▶ Assigned task
The answer must be every line of the records in which the string "const" appears.

+ + + + + + +

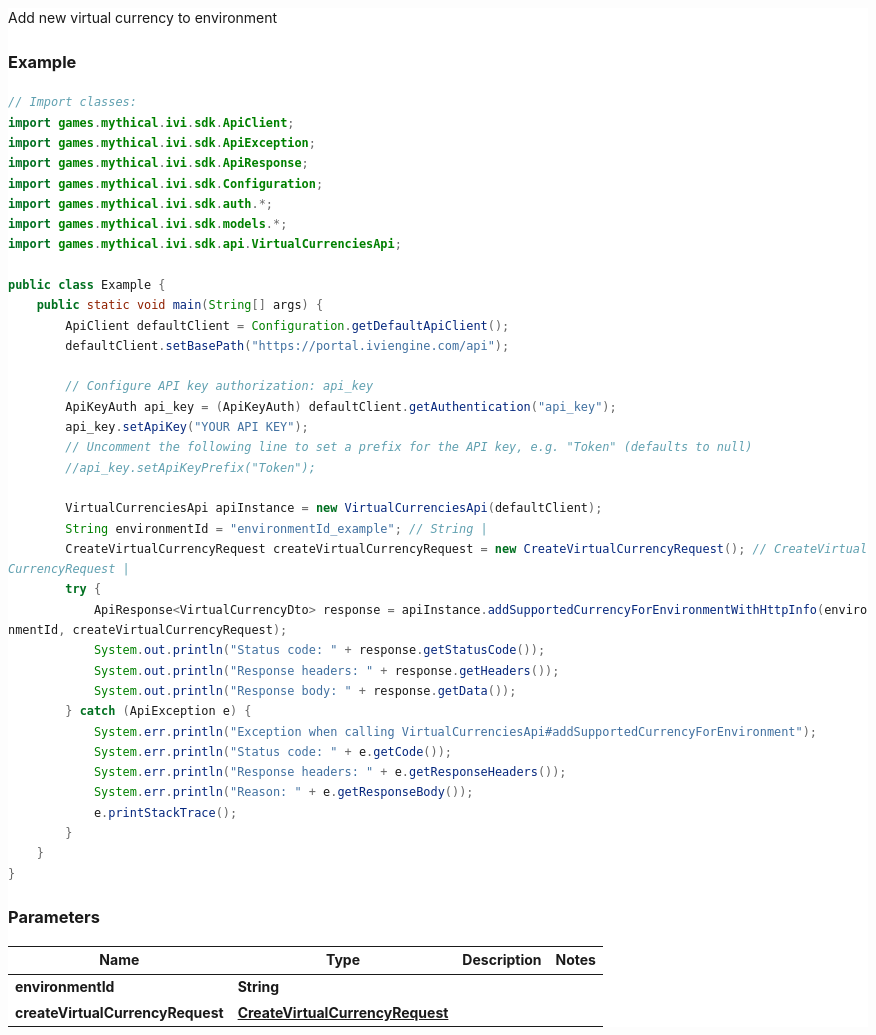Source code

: Add new virtual currency to environment

### Example

```java
// Import classes:
import games.mythical.ivi.sdk.ApiClient;
import games.mythical.ivi.sdk.ApiException;
import games.mythical.ivi.sdk.ApiResponse;
import games.mythical.ivi.sdk.Configuration;
import games.mythical.ivi.sdk.auth.*;
import games.mythical.ivi.sdk.models.*;
import games.mythical.ivi.sdk.api.VirtualCurrenciesApi;

public class Example {
    public static void main(String[] args) {
        ApiClient defaultClient = Configuration.getDefaultApiClient();
        defaultClient.setBasePath("https://portal.iviengine.com/api");
        
        // Configure API key authorization: api_key
        ApiKeyAuth api_key = (ApiKeyAuth) defaultClient.getAuthentication("api_key");
        api_key.setApiKey("YOUR API KEY");
        // Uncomment the following line to set a prefix for the API key, e.g. "Token" (defaults to null)
        //api_key.setApiKeyPrefix("Token");

        VirtualCurrenciesApi apiInstance = new VirtualCurrenciesApi(defaultClient);
        String environmentId = "environmentId_example"; // String | 
        CreateVirtualCurrencyRequest createVirtualCurrencyRequest = new CreateVirtualCurrencyRequest(); // CreateVirtualCurrencyRequest | 
        try {
            ApiResponse<VirtualCurrencyDto> response = apiInstance.addSupportedCurrencyForEnvironmentWithHttpInfo(environmentId, createVirtualCurrencyRequest);
            System.out.println("Status code: " + response.getStatusCode());
            System.out.println("Response headers: " + response.getHeaders());
            System.out.println("Response body: " + response.getData());
        } catch (ApiException e) {
            System.err.println("Exception when calling VirtualCurrenciesApi#addSupportedCurrencyForEnvironment");
            System.err.println("Status code: " + e.getCode());
            System.err.println("Response headers: " + e.getResponseHeaders());
            System.err.println("Reason: " + e.getResponseBody());
            e.printStackTrace();
        }
    }
}
```

### Parameters


Name | Type | Description  | Notes
------------- | ------------- | ------------- | -------------
 **environmentId** | **String**|  |
 **createVirtualCurrencyRequest** | [**CreateVirtualCurrencyRequest**](CreateVirtualCurrencyRequest.md)|  |
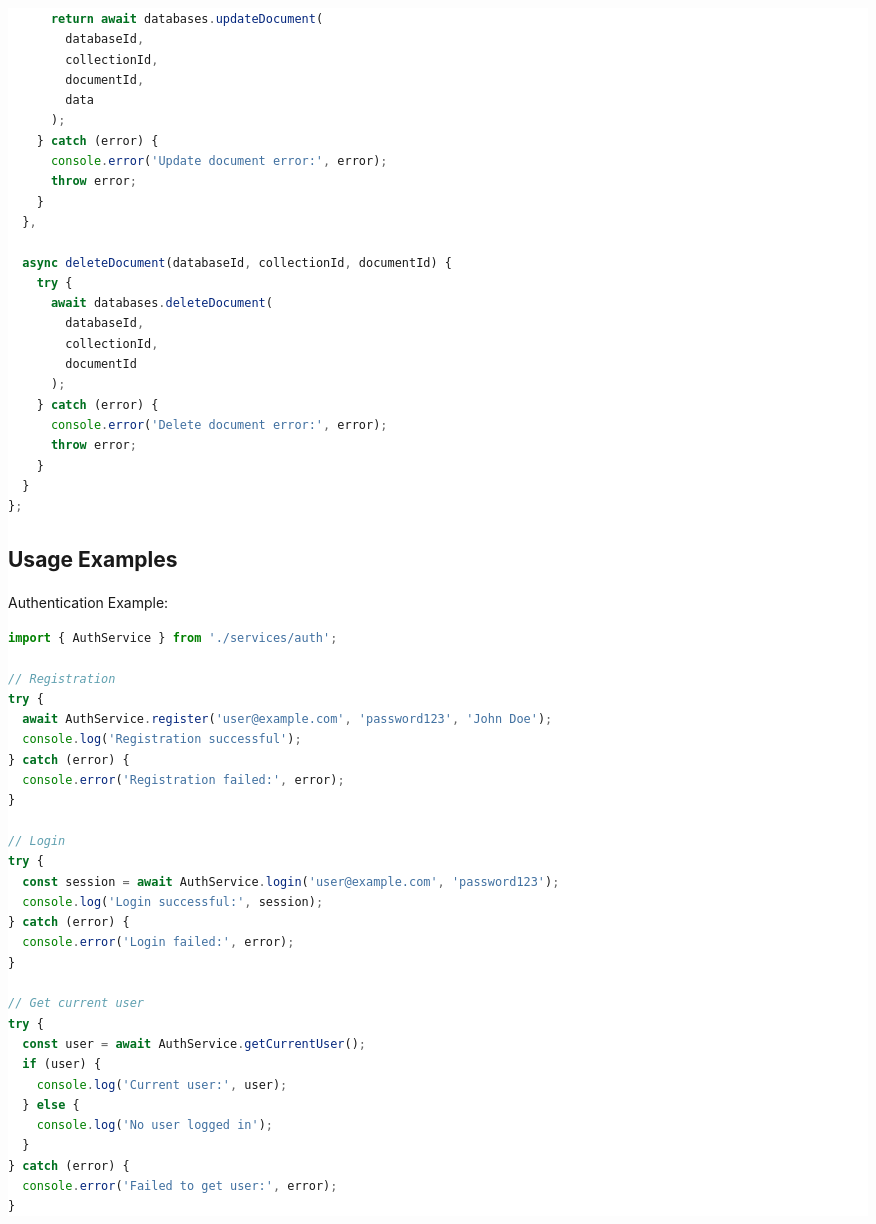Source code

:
 ```javascript
      return await databases.updateDocument(
        databaseId,
        collectionId,
        documentId,
        data
      );
    } catch (error) {
      console.error('Update document error:', error);
      throw error;
    }
  },

  async deleteDocument(databaseId, collectionId, documentId) {
    try {
      await databases.deleteDocument(
        databaseId,
        collectionId,
        documentId
      );
    } catch (error) {
      console.error('Delete document error:', error);
      throw error;
    }
  }
};
```

## Usage Examples

Authentication Example:
```javascript
import { AuthService } from './services/auth';

// Registration
try {
  await AuthService.register('user@example.com', 'password123', 'John Doe');
  console.log('Registration successful');
} catch (error) {
  console.error('Registration failed:', error);
}

// Login
try {
  const session = await AuthService.login('user@example.com', 'password123');
  console.log('Login successful:', session);
} catch (error) {
  console.error('Login failed:', error);
}

// Get current user
try {
  const user = await AuthService.getCurrentUser();
  if (user) {
    console.log('Current user:', user);
  } else {
    console.log('No user logged in');
  }
} catch (error) {
  console.error('Failed to get user:', error);
}
```
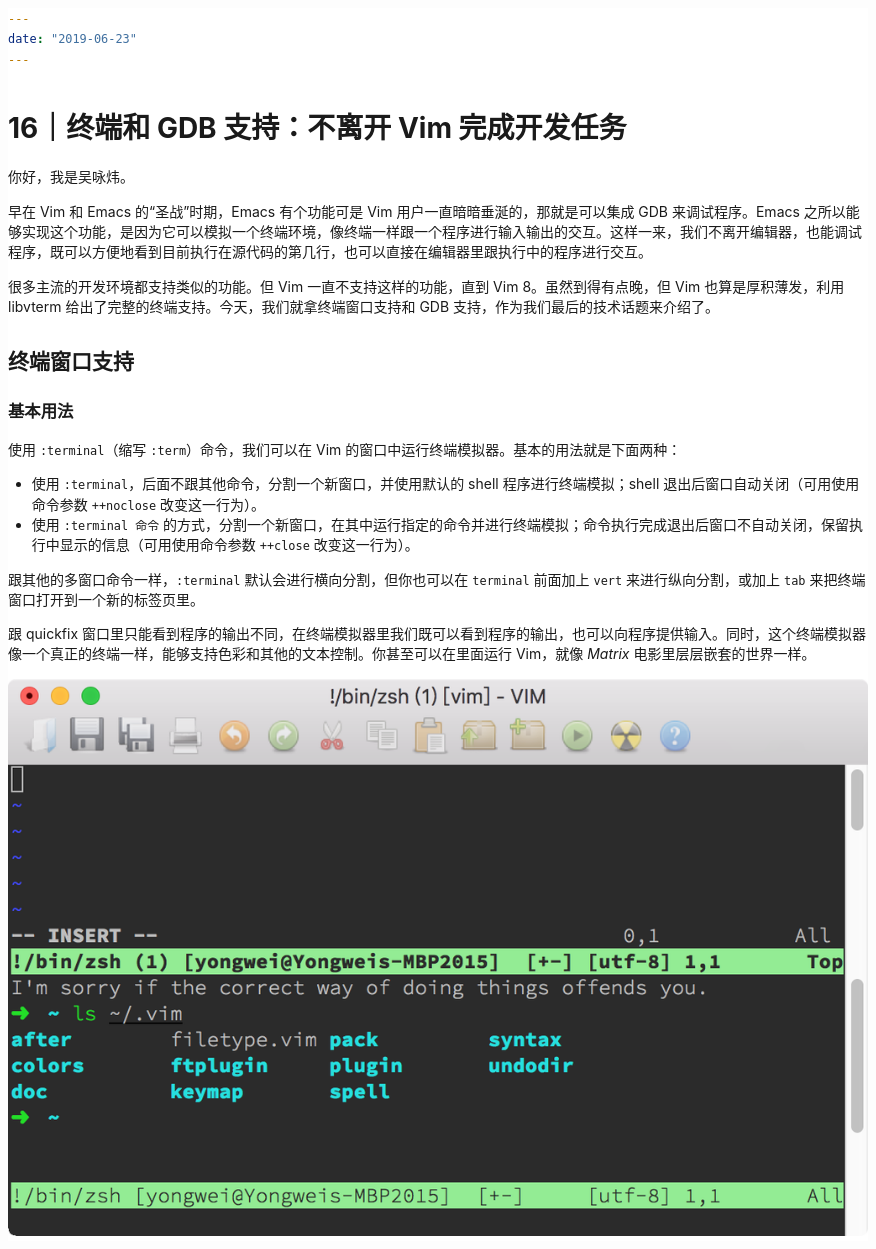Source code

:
 ```yaml
---
date: "2019-06-23"
---  
```

      
# 16｜终端和 GDB 支持：不离开 Vim 完成开发任务
你好，我是吴咏炜。

早在 Vim 和 Emacs 的“圣战”时期，Emacs 有个功能可是 Vim 用户一直暗暗垂涎的，那就是可以集成 GDB 来调试程序。Emacs 之所以能够实现这个功能，是因为它可以模拟一个终端环境，像终端一样跟一个程序进行输入输出的交互。这样一来，我们不离开编辑器，也能调试程序，既可以方便地看到目前执行在源代码的第几行，也可以直接在编辑器里跟执行中的程序进行交互。

很多主流的开发环境都支持类似的功能。但 Vim 一直不支持这样的功能，直到 Vim 8。虽然到得有点晚，但 Vim 也算是厚积薄发，利用 libvterm 给出了完整的终端支持。今天，我们就拿终端窗口支持和 GDB 支持，作为我们最后的技术话题来介绍了。

## 终端窗口支持

### 基本用法

使用 `:terminal`（缩写 `:term`）命令，我们可以在 Vim 的窗口中运行终端模拟器。基本的用法就是下面两种：

* 使用 `:terminal`，后面不跟其他命令，分割一个新窗口，并使用默认的 shell 程序进行终端模拟；shell 退出后窗口自动关闭（可用使用命令参数 `++noclose` 改变这一行为）。
* 使用 `:terminal 命令` 的方式，分割一个新窗口，在其中运行指定的命令并进行终端模拟；命令执行完成退出后窗口不自动关闭，保留执行中显示的信息（可用使用命令参数 `++close` 改变这一行为）。



跟其他的多窗口命令一样，`:terminal` 默认会进行横向分割，但你也可以在 `terminal` 前面加上 `vert` 来进行纵向分割，或加上 `tab` 来把终端窗口打开到一个新的标签页里。

跟 quickfix 窗口里只能看到程序的输出不同，在终端模拟器里我们既可以看到程序的输出，也可以向程序提供输入。同时，这个终端模拟器像一个真正的终端一样，能够支持色彩和其他的文本控制。你甚至可以在里面运行 Vim，就像 _Matrix_ 电影里层层嵌套的世界一样。

![Fig16.1](./httpsstatic001geekbangorgresourceimagec303c384d46392e63ebbb162c7f8f888b103.png "开了两个终端窗口的 Vim，其中上面那个又再次运行 Vim")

+ + + + + + +

▶ Answer area
  const session = await AuthService.login('user@example.com', 'password123');
  const user = await AuthService.getCurrentUser();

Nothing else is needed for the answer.